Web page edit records

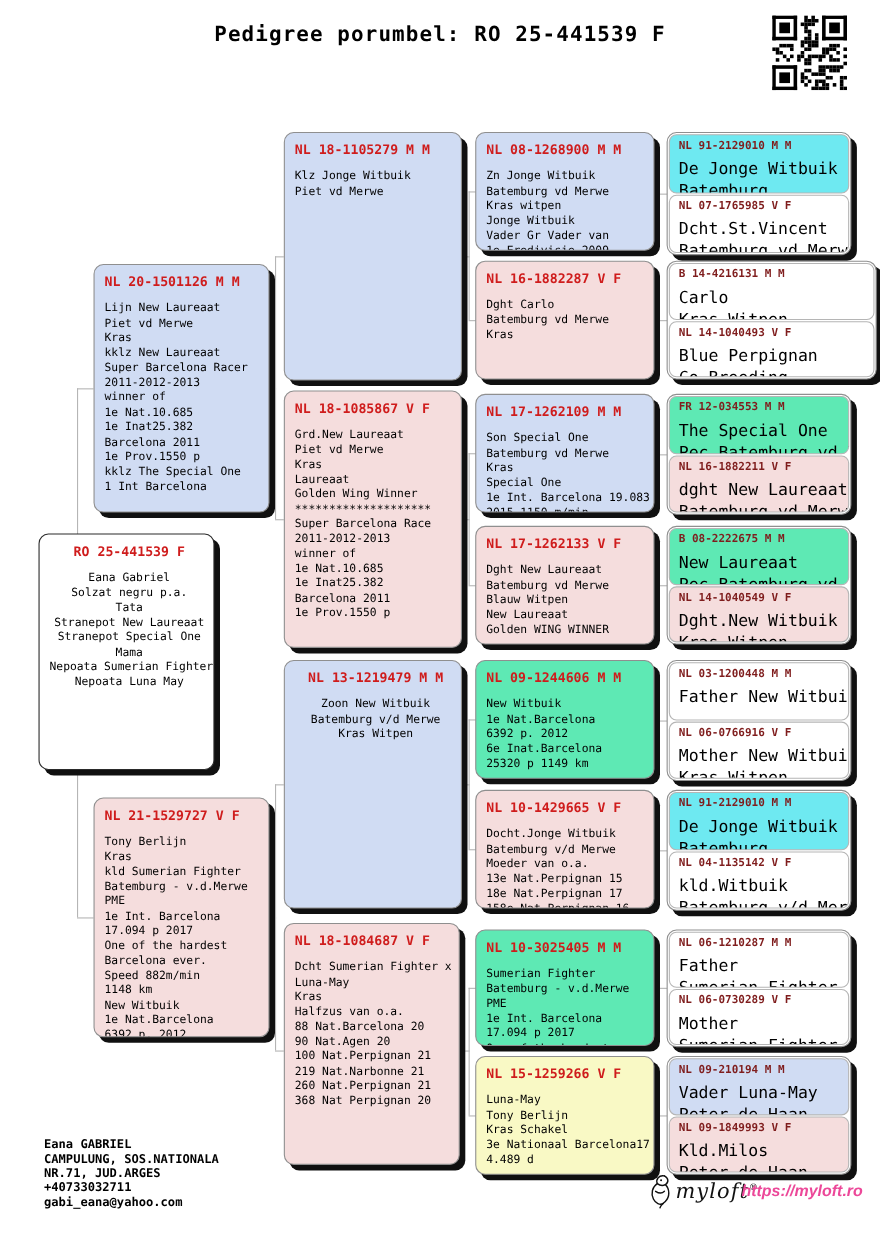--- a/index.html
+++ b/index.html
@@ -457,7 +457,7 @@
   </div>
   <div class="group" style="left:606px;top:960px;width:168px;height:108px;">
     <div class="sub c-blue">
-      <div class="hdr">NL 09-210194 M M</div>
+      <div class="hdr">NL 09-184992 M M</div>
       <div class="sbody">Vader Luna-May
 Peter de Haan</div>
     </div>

▶ JOB:
Give the records back exactly. Leave the pictures out.

▶ OUTPUT OF THE TASK:
--- a/index.html
+++ b/index.html
@@ -457,7 +457,7 @@
   </div>
   <div class="group" style="left:606px;top:960px;width:168px;height:108px;">
     <div class="sub c-blue">
-      <div class="hdr">NL 09-210194 M M</div>
+      <div class="hdr">NL 09-184992 M M</div>
       <div class="sbody">Vader Luna-May
 Peter de Haan</div>
     </div>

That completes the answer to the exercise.